### Aufgabenstellung
Wie viele Schüler haben Friederike Flacke laut dem Auszug im vergangenen Jahr zugehört?

Oft stottern Schuldner über Jahre zehn, zwanzig Euro im Monat ab. In Gärtners Büro erfahren sie, dass sich am Schuldenstand nichts geändert hat, dass sie nicht mal die Zinslast getilgt haben, weil ihr ganzes Geld für Bearbeitungsgebühren und Säumniszuschläge draufgegangen ist. Andere hangeln sich von einem Kleinkredit zum nächsten und merken nicht, dass sich ihre zunächst überschaubare Schuldensumme vervielfacht hat.

Wenn sich die Berater an der Richardstraße über ihre Klienten unterhalten, bemerken sie, dass sich manche Familie schon in der dritten Generation überschuldet. Immer öfter machen Kinder die Fehler ihrer Eltern nach. Kaufen die Waschmaschine auch dann auf Raten, wenn die Kasse leer ist. Bessern das Arbeitslosengeld mit einem Kleinkredit auf, von dem sie nicht wissen, wie sie ihn zurückzahlen sollen. „Die Kinder übernehmen die Strukturen, die ihnen vorgelebt werden“, sagt Gärtner. „Ohne vernünftige Prävention kommen wir aus diesem Kreislauf nicht heraus. Wir müssen in die Schulen rein.“ Aber das müsse man den Lehrern erst mal klarmachen. Schuldnerberatung nach Stundenplan – pah!

Für die Aufklärung der nächsten Generation ist Friederike Flacke zuständig. Von ihrer Erscheinung her ist sie das Gegenstück zum kräftigen, traurigen Sven Gärtner. Eine kleine, zierliche Person, sie lacht viel und gerne, es ist ein herzliches Lachen. Jede Woche zieht sie durch die Neuköllner Schulen und klärt auf. Um die tausend Schüler haben ihr vergangenes Jahr zugehört. Schon die Zwölfjährigen in den sechsten Klassen kennen über ihre Eltern die einschlägigen Begriffe: Schufa, Dispokredit, Mietrückstände, Stromschulden. Die Älteren in den neunten oder zehnten Klassen haben schon eigene Erfahrungen gemacht. Mit Handyverträgen, Internetbestellungen. „Ein Handy haben die heute ja alle“, sagt Friederike Flacke – und dass zu ihrer Schulzeit noch keiner eines hatte. Friederike Flacke ist 28 Jahre alt.

Wenn sie vor den Schülern steht, will sie als Erstes wissen: „Wer bezahlt euch das denn?“ Fast immer sind es die Eltern, die wenigsten Schüler haben eine Vorstellung davon, wie viel sie vertelefonieren. „Wie soll sich da so etwas wie ein Kostenbewusstsein entwickeln?“ Ein Mädchen hat von einer Freundin erzählt, die drei Handyverträge gleichzeitig abgeschlossen hatte und mit den Zahlungen nicht mehr hinterherkam. Eine andere kennt jemanden, der im Gefängnis sitzt, weil er zu oft beim Schwarzfahren in der U-Bahn erwischt wurde. Die Eltern hatten ihm kein Fahrgeld gegeben.

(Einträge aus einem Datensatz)
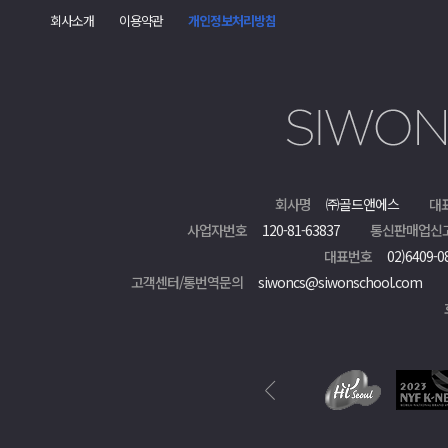
회사소개
이용약관
개인정보처리방침
회사명
㈜골드앤에스
대
사업자번호
120-81-63837
통신판매업신
대표번호
02)6409-0
고객센터/통번역문의
siwoncs@siwonschool.com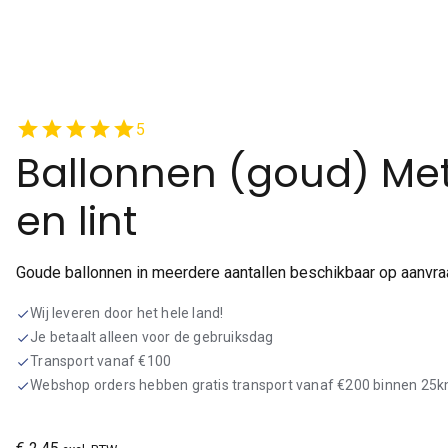
star
star
star
star
star
5
Ballonnen (goud) Me
en lint
Goude ballonnen in meerdere aantallen beschikbaar op aanvra
Wij leveren door het hele land!
check
Je betaalt alleen voor de gebruiksdag
check
Transport vanaf €100
check
Webshop orders hebben gratis transport vanaf €200 binnen 25
check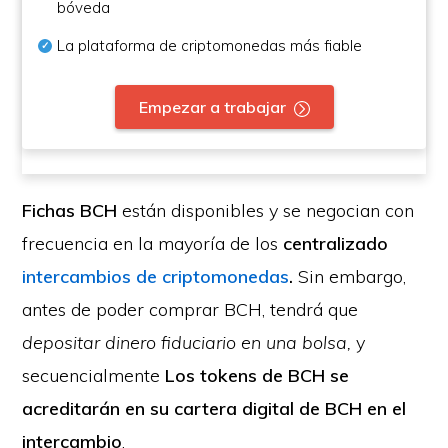
bóveda
La plataforma de criptomonedas más fiable
Empezar a trabajar
Fichas BCH
están disponibles y se negocian con
frecuencia en la mayoría de los
centralizado
intercambios de criptomonedas
.
Sin embargo,
antes de poder comprar BCH, tendrá que
depositar dinero fiduciario en una bolsa,
y
secuencialmente
Los tokens de BCH se
acreditarán en su cartera digital de BCH en el
intercambio
.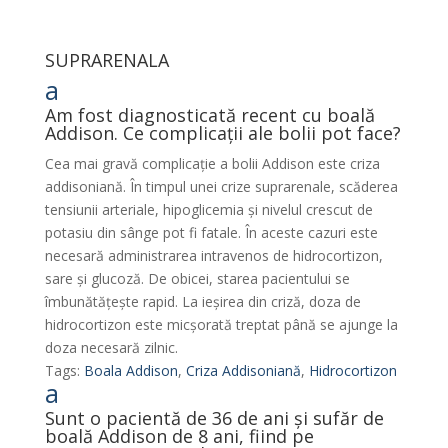
SUPRARENALA
a
Am fost diagnosticată recent cu boală
Addison. Ce complicații ale bolii pot face?
Cea mai gravă complicație a bolii Addison este criza
addisoniană. În timpul unei crize suprarenale, scăderea
tensiunii arteriale, hipoglicemia și nivelul crescut de
potasiu din sânge pot fi fatale. În aceste cazuri este
necesară administrarea intravenos de hidrocortizon,
sare și glucoză. De obicei, starea pacientului se
îmbunătățește rapid. La ieșirea din criză, doza de
hidrocortizon este micșorată treptat până se ajunge la
doza necesară zilnic.
Tags:
Boala Addison
,
Criza Addisoniană
,
Hidrocortizon
a
Sunt o pacientă de 36 de ani și sufăr de
boală Addison de 8 ani, fiind pe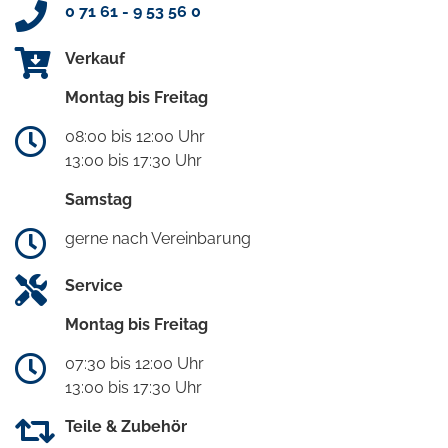
0 71 61 - 9 53 56 0
Verkauf
Montag bis Freitag
08:00 bis 12:00 Uhr
13:00 bis 17:30 Uhr
Samstag
gerne nach Vereinbarung
Service
Montag bis Freitag
07:30 bis 12:00 Uhr
13:00 bis 17:30 Uhr
Teile & Zubehör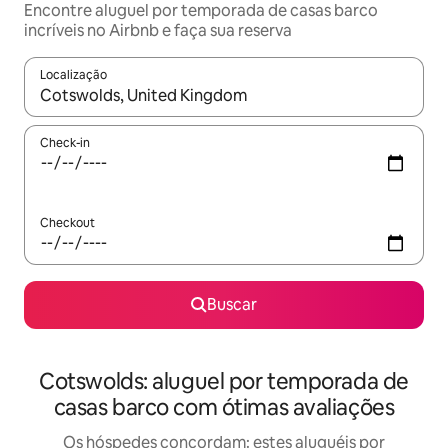
Encontre aluguel por temporada de casas barco
incríveis no Airbnb e faça sua reserva
Localização
Quando os resultados estiverem disponíveis, explore-os usando
Check-in
Checkout
Buscar
Cotswolds: aluguel por temporada de
casas barco com ótimas avaliações
Os hóspedes concordam: estes aluguéis por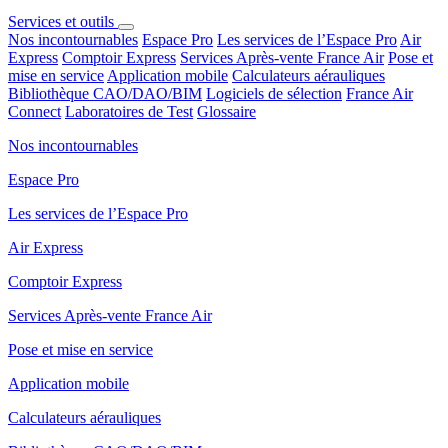
Services et outils
Nos incontournables
Espace Pro
Les services de l’Espace Pro
Air
Express
Comptoir Express
Services Après-vente France Air
Pose et
mise en service
Application mobile
Calculateurs aérauliques
Bibliothèque CAO/DAO/BIM
Logiciels de sélection
France Air
Connect
Laboratoires de Test
Glossaire
Nos incontournables
Espace Pro
Les services de l’Espace Pro
Air Express
Comptoir Express
Services Après-vente France Air
Pose et mise en service
Application mobile
Calculateurs aérauliques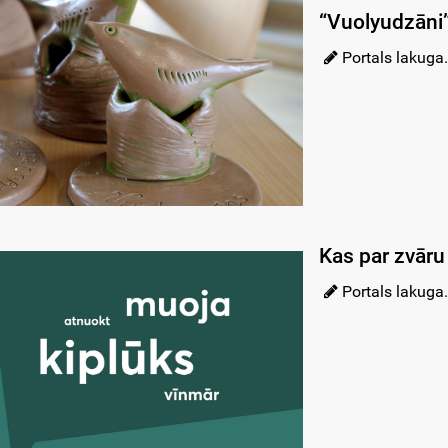
“Vuolyudzāni”
Portals lakuga.
Kas par zvāru 
Portals lakuga.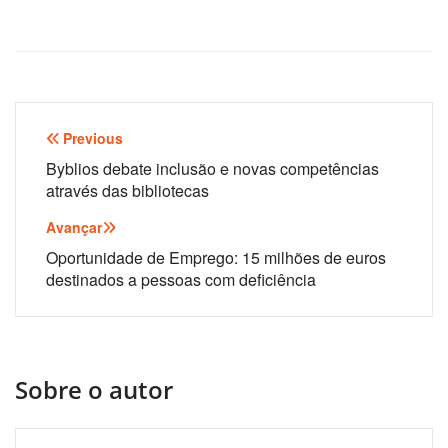
Navegação
Previous
de
Byblios debate inclusão e novas competências
através das bibliotecas
artigos
Avançar
Oportunidade de Emprego: 15 milhões de euros
destinados a pessoas com deficiência
Sobre o autor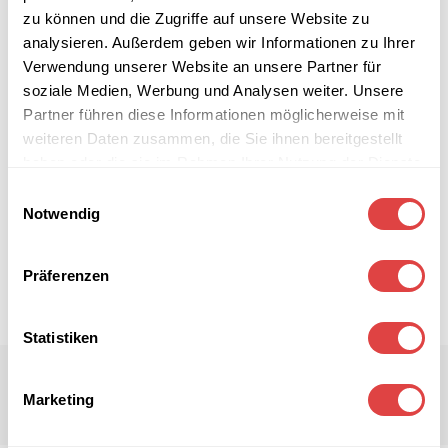
zu können und die Zugriffe auf unsere Website zu
analysieren. Außerdem geben wir Informationen zu Ihrer
Verwendung unserer Website an unsere Partner für
soziale Medien, Werbung und Analysen weiter. Unsere
Partner führen diese Informationen möglicherweise mit
weiteren Daten zusammen, die Sie ihnen bereitgestellt
haben oder die sie im Rahmen Ihrer Nutzung der Dienste
gesammelt haben.
Einwilligungsauswahl
Notwendig
Präferenzen
Statistiken
Marketing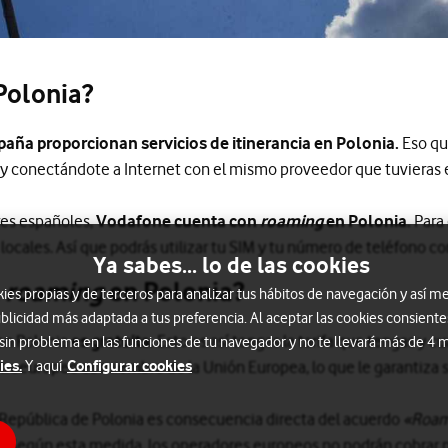
Polonia?
aña proporcionan servicios de itinerancia en Polonia.
Eso qu
y conectándote a Internet con el mismo proveedor que tuvieras 
res españoles,
Vodafone cuenta con
roaming
en Polonia.
Para 
ocales. Así que podrás utilizar tu SIM y tu número de teléfono co
Ya sabes... lo de las cookies
l
roaming
en Polonia?
s propias y de terceros para analizar tus hábitos de navegación y así me
blicidad más adaptada a tus preferencia. Al aceptar las cookies consiente
 en Polonia
es gratuita.
Esto es así tengas la tarifa que tengas y c
 sin problema en las funciones de tu navegador y no te llevará más de 4
ies.
Configurar cookies
Y aquí
ntroeuropeo es miembro de la Unión Europea, lo que le garantiza s
 República de Polonia es consecuencia directa del acuerdo
«Roam
.
Según esta medida, los operadores europeos no podrán cobrar por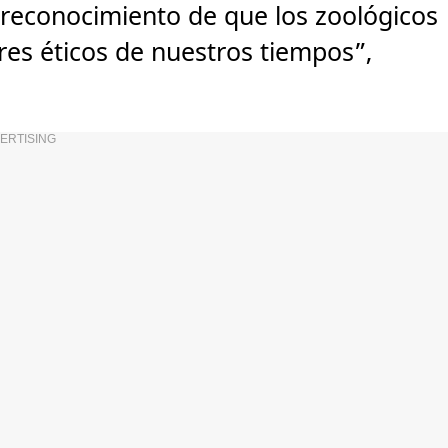
n reconocimiento de que los zoológicos
ores éticos de nuestros tiempos”,
ERTISING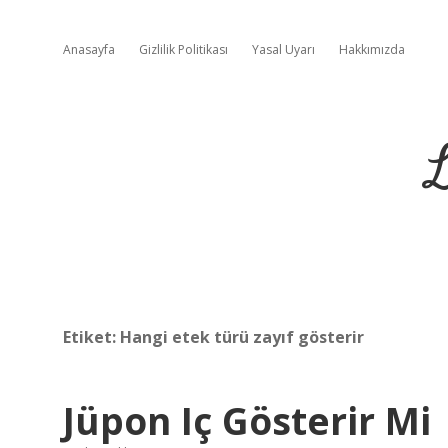
Anasayfa
Gizlilik Politikası
Yasal Uyarı
Hakkımızda
L
Etiket:
Hangi etek türü zayıf gösterir
Jüpon Iç Gösterir Mi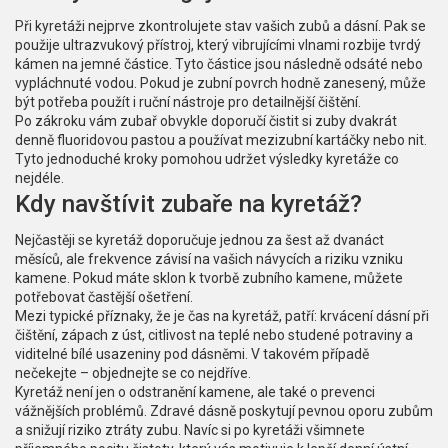
Při kyretáži nejprve zkontrolujete stav vašich zubů a dásní. Pak se
použije ultrazvukový přístroj, který vibrujícími vlnami rozbije tvrdý
kámen na jemné částice. Tyto částice jsou následně odsáté nebo
vypláchnuté vodou. Pokud je zubní povrch hodně zanesený, může
být potřeba použít i ruční nástroje pro detailnější čištění.
Po zákroku vám zubař obvykle doporučí čistit si zuby dvakrát
denně fluoridovou pastou a používat mezizubní kartáčky nebo nit.
Tyto jednoduché kroky pomohou udržet výsledky kyretáže co
nejdéle.
Kdy navštívit zubaře na kyretáž?
Nejčastěji se kyretáž doporučuje jednou za šest až dvanáct
měsíců, ale frekvence závisí na vašich návycích a riziku vzniku
kamene. Pokud máte sklon k tvorbě zubního kamene, můžete
potřebovat častější ošetření.
Mezi typické příznaky, že je čas na kyretáž, patří: krvácení dásní při
čištění, zápach z úst, citlivost na teplé nebo studené potraviny a
viditelné bílé usazeniny pod dásněmi. V takovém případě
nečekejte – objednejte se co nejdříve.
Kyretáž není jen o odstranění kamene, ale také o prevenci
vážnějších problémů. Zdravé dásně poskytují pevnou oporu zubům
a snižují riziko ztráty zubu. Navíc si po kyretáži všimnete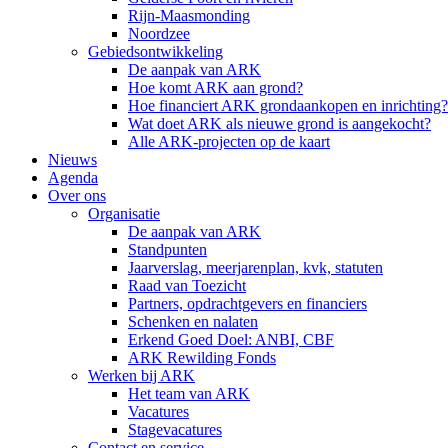
Rijn-Maasmonding
Noordzee
Gebiedsontwikkeling
De aanpak van ARK
Hoe komt ARK aan grond?
Hoe financiert ARK grondaankopen en inrichting?
Wat doet ARK als nieuwe grond is aangekocht?
Alle ARK-projecten op de kaart
Nieuws
Agenda
Over ons
Organisatie
De aanpak van ARK
Standpunten
Jaarverslag, meerjarenplan, kvk, statuten
Raad van Toezicht
Partners, opdrachtgevers en financiers
Schenken en nalaten
Erkend Goed Doel: ANBI, CBF
ARK Rewilding Fonds
Werken bij ARK
Het team van ARK
Vacatures
Stagevacatures
Contact en service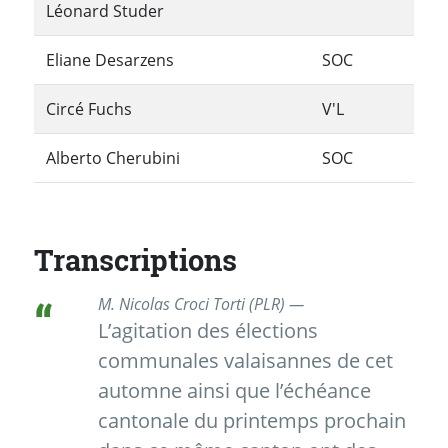
Léonard Studer
Eliane Desarzens
SOC
Circé Fuchs
V'L
Alberto Cherubini
SOC
Transcriptions
M. Nicolas Croci Torti (PLR) —
L’agitation des élections
communales valaisannes de cet
automne ainsi que l’échéance
cantonale du printemps prochain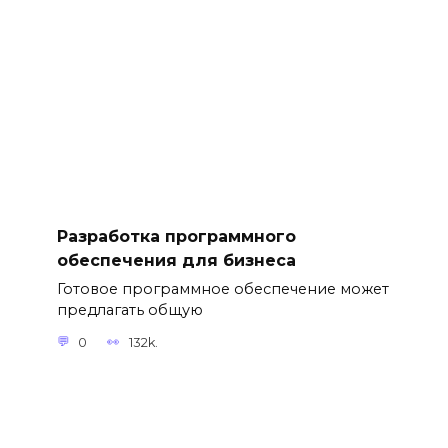
Разработка программного
обеспечения для бизнеса
Готовое программное обеспечение может
предлагать общую
0
132k.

### Lösung
Um die tausend Schüler haben ihr im vergangenen Jahr zugehört.